In my 9th step, I learned how to apologize. I learned how to voice exactly what it was I was apologizing for.
I was dishonest with you in the fact that I told you this……but, yet did this instead.
I was inconsiderate of your feelings in order to gain……for myself.
I was selfish in the fact that I did this….to get this.
I was fearful you would perceive me differently because of …this.
I learned that when I apologize, I am apologizing for my part and my part only. I am not justifying any of my past wrongs. I am not looking to have myself or my points validated. There are no points to be made. I am not looking for an apology from them.
For me if I apologize whole heartedly and honestly…..I have “cleaned my side of the street”. That is all am to worry about….my side and my side only.
I have learned that I need not apologize any further, but just once….otherwise my words become meaningless.
In step 10, I have learned to inventory myself daily. When I reflect my day,
Have I treated everyone as though they should be treated?
Have I been dishonest, insecure, fearful, or selfish?
Did I give my opinion or advice where I was not asked to do so?
With step 10, I realize right off I have violate my own self by not offering a much needed amend at the moment I have done something wrong where an amends would need to be made.
I make my amends and don’t try to validate where I am coming from.
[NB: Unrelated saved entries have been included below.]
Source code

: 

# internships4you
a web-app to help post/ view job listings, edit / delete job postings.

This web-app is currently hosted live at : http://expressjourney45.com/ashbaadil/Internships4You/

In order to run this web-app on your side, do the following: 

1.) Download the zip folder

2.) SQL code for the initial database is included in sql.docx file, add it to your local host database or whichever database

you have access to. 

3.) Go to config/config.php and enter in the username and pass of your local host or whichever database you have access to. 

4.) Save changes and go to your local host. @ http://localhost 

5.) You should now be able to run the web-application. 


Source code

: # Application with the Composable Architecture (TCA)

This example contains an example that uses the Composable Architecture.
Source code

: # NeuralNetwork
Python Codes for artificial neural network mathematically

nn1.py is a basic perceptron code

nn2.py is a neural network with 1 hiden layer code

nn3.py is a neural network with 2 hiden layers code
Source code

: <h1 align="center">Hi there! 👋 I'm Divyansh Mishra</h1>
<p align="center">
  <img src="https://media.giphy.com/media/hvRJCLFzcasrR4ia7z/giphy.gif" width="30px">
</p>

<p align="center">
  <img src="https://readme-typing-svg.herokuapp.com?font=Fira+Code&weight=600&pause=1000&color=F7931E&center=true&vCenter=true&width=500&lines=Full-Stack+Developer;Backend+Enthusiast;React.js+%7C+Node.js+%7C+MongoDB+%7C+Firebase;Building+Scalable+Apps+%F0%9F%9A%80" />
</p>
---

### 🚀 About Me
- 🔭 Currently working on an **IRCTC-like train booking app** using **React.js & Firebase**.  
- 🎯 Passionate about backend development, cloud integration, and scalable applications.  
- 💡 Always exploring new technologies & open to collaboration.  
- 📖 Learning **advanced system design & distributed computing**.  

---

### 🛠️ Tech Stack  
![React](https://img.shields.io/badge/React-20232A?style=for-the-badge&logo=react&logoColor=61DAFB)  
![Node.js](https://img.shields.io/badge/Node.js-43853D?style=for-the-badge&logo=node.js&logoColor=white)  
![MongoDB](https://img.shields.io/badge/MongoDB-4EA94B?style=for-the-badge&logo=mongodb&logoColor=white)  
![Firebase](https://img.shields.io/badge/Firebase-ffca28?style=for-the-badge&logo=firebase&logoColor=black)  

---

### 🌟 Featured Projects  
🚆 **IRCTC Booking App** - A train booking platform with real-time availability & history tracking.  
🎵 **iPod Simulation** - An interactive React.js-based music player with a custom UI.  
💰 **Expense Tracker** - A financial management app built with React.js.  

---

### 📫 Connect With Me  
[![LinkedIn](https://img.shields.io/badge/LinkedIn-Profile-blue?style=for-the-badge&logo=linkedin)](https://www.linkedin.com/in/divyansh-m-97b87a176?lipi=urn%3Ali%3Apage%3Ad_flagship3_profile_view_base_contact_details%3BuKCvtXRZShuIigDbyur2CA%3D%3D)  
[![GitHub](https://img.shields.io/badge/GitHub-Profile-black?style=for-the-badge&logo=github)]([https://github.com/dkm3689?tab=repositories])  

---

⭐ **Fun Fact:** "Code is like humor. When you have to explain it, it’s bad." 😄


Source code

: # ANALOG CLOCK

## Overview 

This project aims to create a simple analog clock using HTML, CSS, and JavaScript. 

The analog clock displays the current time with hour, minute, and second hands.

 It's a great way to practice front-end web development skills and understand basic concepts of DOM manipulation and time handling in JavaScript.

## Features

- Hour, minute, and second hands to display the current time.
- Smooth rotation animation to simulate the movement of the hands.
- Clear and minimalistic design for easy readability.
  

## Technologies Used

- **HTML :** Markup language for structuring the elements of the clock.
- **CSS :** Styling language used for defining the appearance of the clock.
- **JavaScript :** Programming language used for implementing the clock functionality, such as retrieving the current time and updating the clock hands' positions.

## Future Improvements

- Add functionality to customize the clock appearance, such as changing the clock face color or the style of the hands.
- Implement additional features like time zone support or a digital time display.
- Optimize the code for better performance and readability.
I make my amends and then I drop it. I don’t ask for forgiveness in others. I forgive myself. One of the ways I forgive myself is my practicing this in all my affairs.
For me, the amends weren't about apologizing. I apologize to the lady I bump in the grocery store. I apologize to the person who I dial on the phone that's the wrong number. I apologize to my adviser when I'm late. Any time I make a mistake, I apologize.
The amends to me were about humility. Getting down to the point where I realized that my actions, no matter what, were just wrong. I acted out of self, like you mentioned. There was no right or wrong. There was no thinking. It was all me. It was me out to protect and serve me. It was me out to take care of me. It was me out to make sure me was always first, last, now.
And, after making the direct amends, I realized I had allowed myself to get SO humble, SO down, that the freedom of an INFINATE god could flow through me. ONLY by allowing myself to get JUST THAT HUMBLE could the freedom of a god who is INFINATE in every form flow into my heart and allow myself to get JUST THAT HONEST.
Honest enough to look at me. Honest enough to take care of me. Honest enough to say no. Honest enough to set boundries. Honest enough to grow a spine. Honest enough to be honest with people who weren't comfortable with honest. Honest enough to be sincere in honest. And to be FREE in my honest. To be at PEACE in my honest.